§ LISTA DE EXERCÍCIOS:
A: Responda às perguntas abaixo com base na notícia sobre o FMI e a América Latina.
(i) Em quanto caiu o PIB per capita da Venezuela entre 1998 e 2003?
(ii) Quais países conseguiram reduzir a pobreza com taxas de crescimento mais altas?
(iii) Que cargo Charles Collyns ocupa?
B: Dê a continuação da notícia sobre o FMI e a América Latina a partir do ponto em que ela termina.

§ BLOCO DE TEXTO:

· · · · · · ·

AL precisa crescer para poder pagar suas dívidas
09/01/2009
Crescer no mínimo de 4% a 5% por ano nos próximos anos ajudaria os governos da América Latina a garantir mais apoio de seu próprio povo à execução de reformas e para trazer o endividamento público a níveis prudentes, acredita o Fundo Monetário Internacional (FMI).
Em um relatório divulgado ontem sobre a região, embora sem reconhecer diretamente erros passados, o Fundo afirma que terá de “focar a agenda na promoção do crescimento”.
A maior decepção advinda das reformas da década de 90 foi o baixo crescimento econômico. Entre 1998 e 2003, o PIB per capita ficou estagnado no Brasil, cresceu apenas 1,3% no México e 1,1% no Chile, e caiu 4,9% na Venezuela e 2,6% na Argentina. A média de crescimento do PIB na região foi de 2,5%, três vezes menor do que a média asiática. “Em 2004, essa taxa dobrou para 5% ou 5,5%. Se for possível sustentar 4% ou 5% nos próximos anos, será uma mudança tremenda, que poderá manter um sentimento positivo e o apoio a reformas”, disse o chefe do Departamento do Hemisfério Ocidental do FMI, Anoop Singh.
Países como a Índia e China, com taxas de crescimento mais altas, conseguiram reduzir a pobreza, objetivo ainda não realizado na América Latina. O crescimento também é fundamental para melhorar os índices de endividamento público, ainda hoje “acima dos níveis prudentes”, na avaliação do FMI. “O nível de endividamento é expresso em percentual do PIB, e poucos países conseguiram reduzi-lo mexendo só no total da dívida; é preciso focar também no denominador, no PIB. A sustentabilidade da dívida depende tanto, ou até mais, de aumentar o crescimento”, disse Singh.
Apesar da melhora dos resultados externos da região, que levaram à melhor avaliação dos mercados financeiros sobre as dívidas de países emergentes, o FMI acredita que permanece a questão sobre a sustentabilidade futura. Além do tamanho da dívida, o perfil de alta indexação à moeda estrangeira e juros flutuantes é preocupante. “Emissões no exterior em moeda local são uma boa notícia”, disse o representante do FMI no Brasil, Charles Collyns.

· · · · · · ·

§ INFORMAÇÕES:
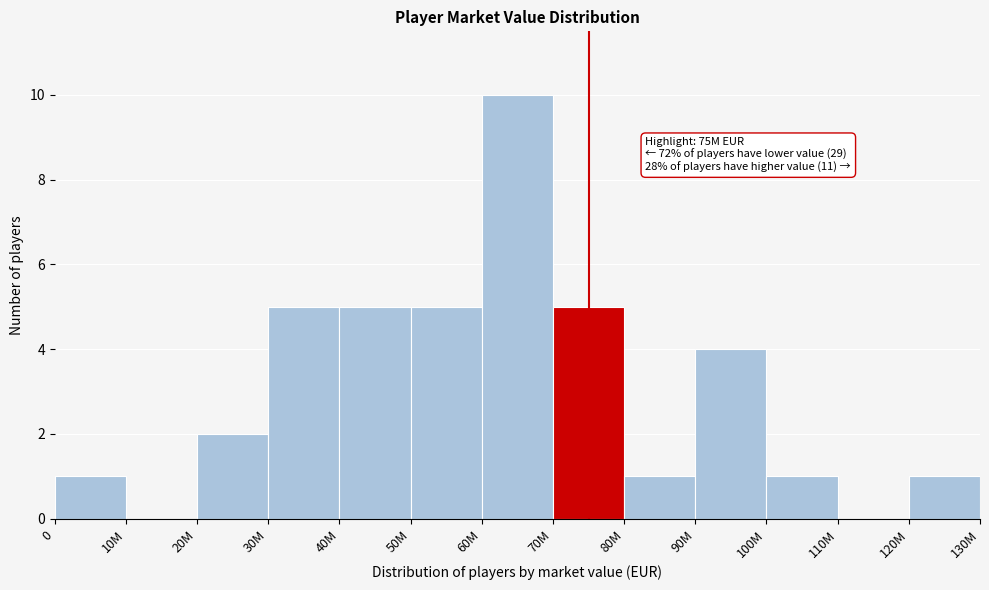

Reading left to right, transcribe all the data shown in this chart.

0=1	10M=0	20M=2	30M=5	40M=5	50M=5	60M=10	70M=5	80M=1	90M=4	100M=1	110M=0	120M=1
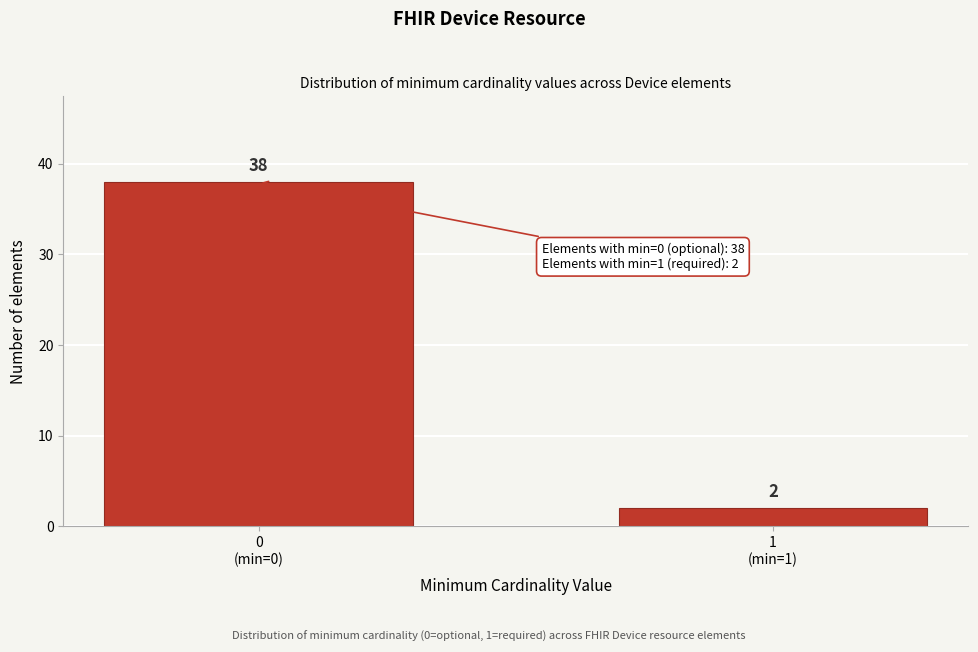

Reading left to right, list all the values displayed in this chart.

38	2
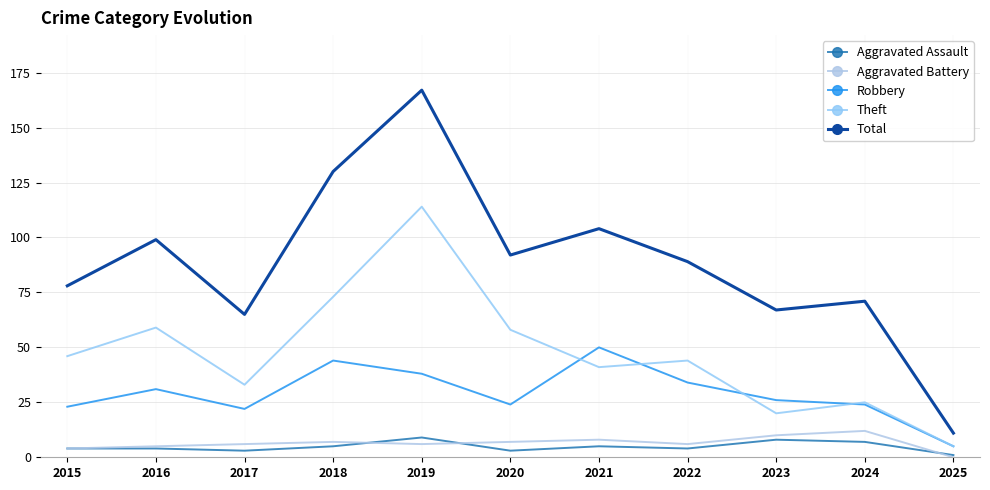

At which label is Robbery closest to 27?

2023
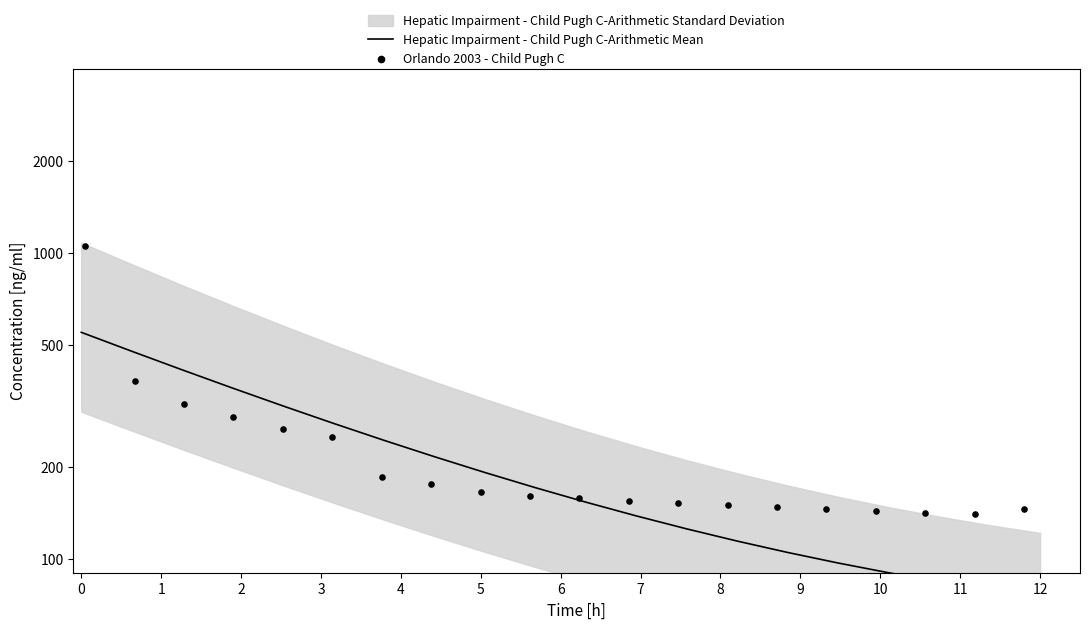

Which series reaches the maximum Y coordinate?

Orlando 2003 - Child Pugh C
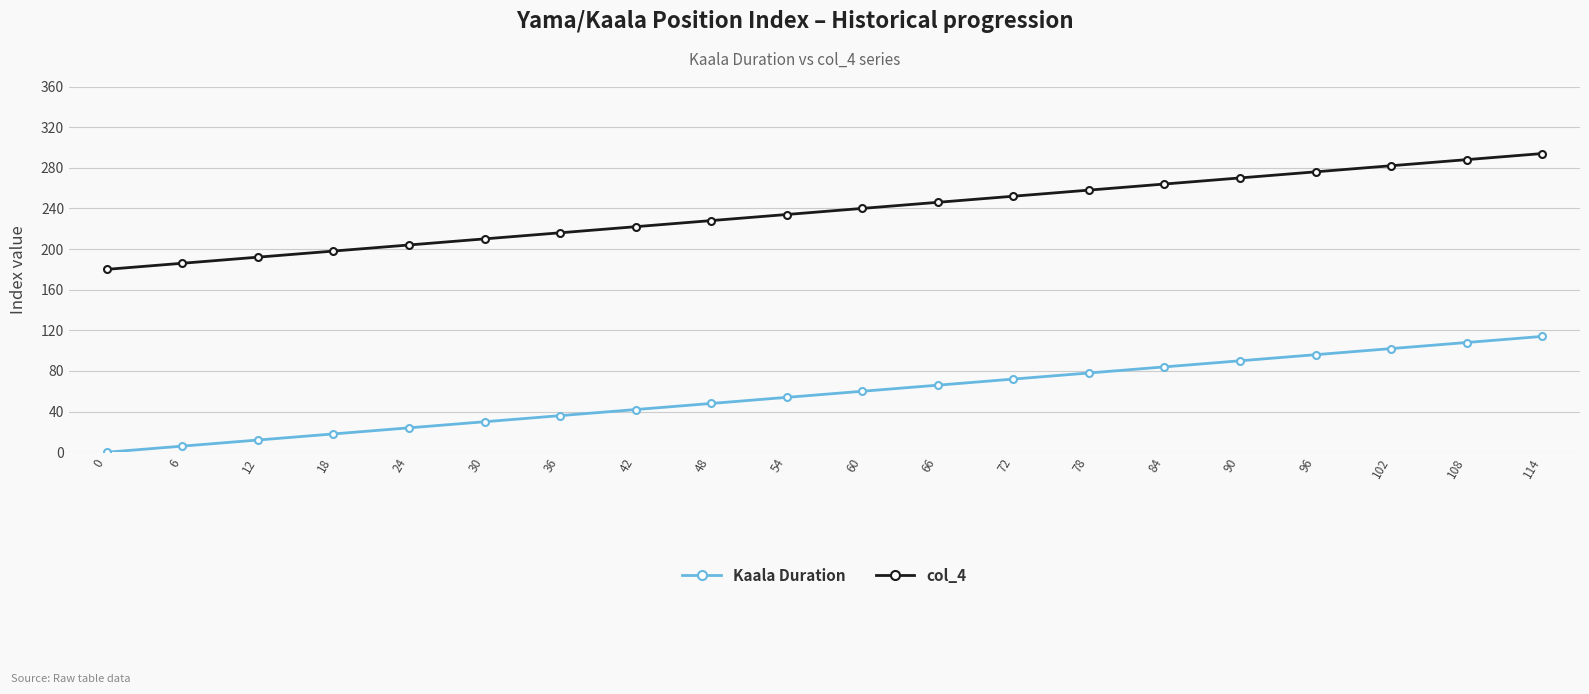

True or false: col_4 has more than 0 points higher than both neighbors.

False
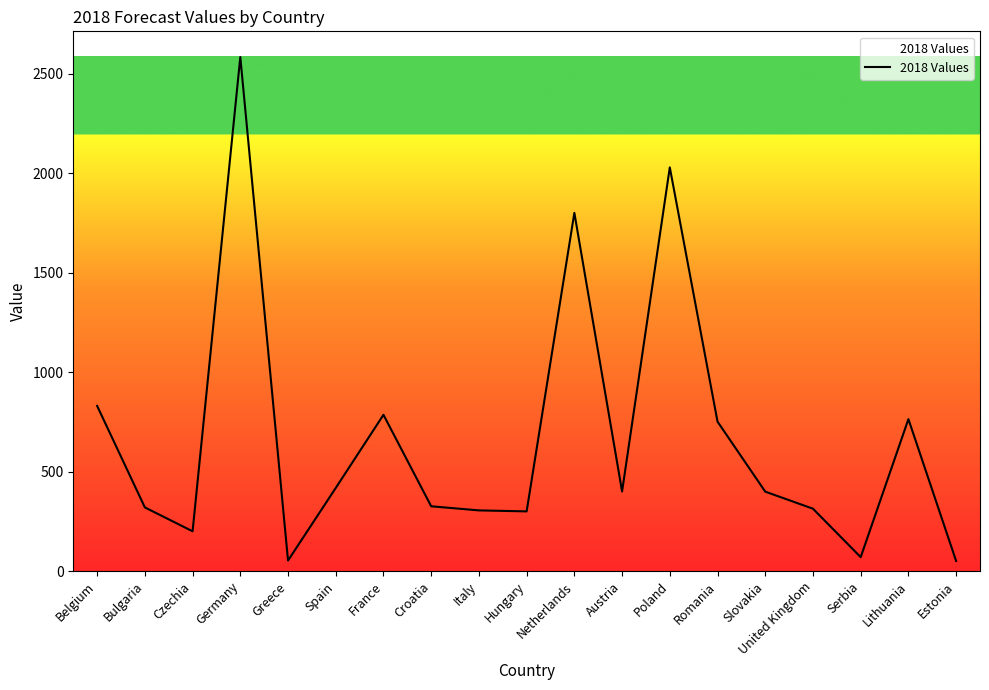

What is the smallest value displayed?

50.7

· · · · · · ·

§ RESPOSTAS DOS EXERCÍCIOS:
A:
(i) Caiu 4,9%.
(ii) A Índia e a China.
(iii) É o representante do FMI no Brasil.

B:
As principais reformas que o FMI considera como estímulos ao crescimento nos próximos anos são mudanças da legislação trabalhista e aumento da abertura comercial (maior volume de exportações e importações). O Fundo pretende aumentar o contato com formadores de opinião, tanto no Congresso como na sociedade civil, para aumentar o apoio às reformas. São citados como exemplo sindicatos de funcionários públicos, tradicionalmente opostos a reformas trabalhistas.
O relatório “Estabilização e Reforma na América Latina”, divulgado ontem pelo FMI, também aponta os principais erros cometidos durante a década de 90. Para os técnicos do Fundo, a liberalização financeira, acompanhada da baixa abertura comercial, aumentou a vulnerabilidade externa da América Latina durante as sucessivas crises de mercados emergentes. “A pequena abertura comercial e volatilidade dos fluxos financeiros ampliaram a vulnerabilidade a crises”, diz o relatório. “Fluxos de comércio relativamente concentrados dentro da própria região ajudaram a amplificar e não suavizar os choques externos”, conclui o texto, referindo-se ao aumento do comércio regional depois da criação do Mercosul.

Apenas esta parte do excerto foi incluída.